Respect the dev domain. When branching to dev work, follow TDD and the full agent pipeline. Don't take shortcuts because this is an automated loop.
Be skeptical by default. "Looks fine" is not a finding. "Screenshot at tmp/qa-pass-3-home-mobile.png shows correct layout at 375px" is a finding.
Finish what you started. A half-done task continued next tick is worth more than two tasks started and abandoned. If a task will take multiple ticks, that's fine — write detailed state and keep going.

Focus Mode

If invoked with an argument (e.g., /qa-loop focus on responsive layout), weight that concern heavily in the decision tree.

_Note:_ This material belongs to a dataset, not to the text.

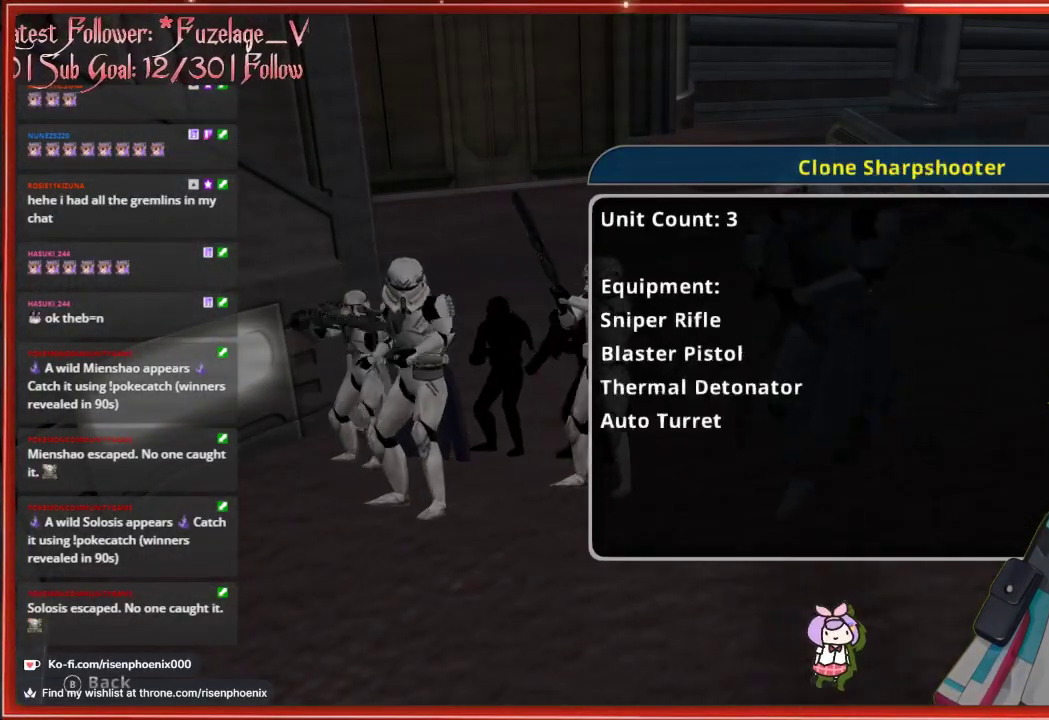
{"buttons": [], "left_stick": "up", "right_stick": "center", "events": [[200, "A", "down"], [317, "A", "up"], [400, "left_stick", "up"]]}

Still run the full evaluation, but prioritize the focus area when choosing which action to take.

Report Format

## [ISO timestamp] — Tick #N
Decision: DEV | QA | IDLE
Reason: [why this branch was chosen]
Action: [what was done]
Result: [outcome, with screenshot paths if applicable]
Next: [what the next tick should prioritize]

Anti-Patterns (things this loop prevents)

Amnesiac ticks: Each tick re-discovers the project from scratch, picks a new task, never finishes anything. Fix: read state file first, resume in-progress work.
Idle stalling: Claude finishes a task (or gets confused) and sits idle for 8 hours. Fix: state file always has next_priority; IDLE with no next_priority means scan for work.
Perpetual re-evaluation: Spending the entire tick analyzing what to do, running out of context before doing it. Fix: state file gives you the answer — just resume.
"All tests pass" declared as success when no visual verification happened.
Responsive design claimed without testing at actual mobile widths.
Performance regressions accumulating because nobody ran Lighthouse.
Dead code and unused dependencies piling up between features.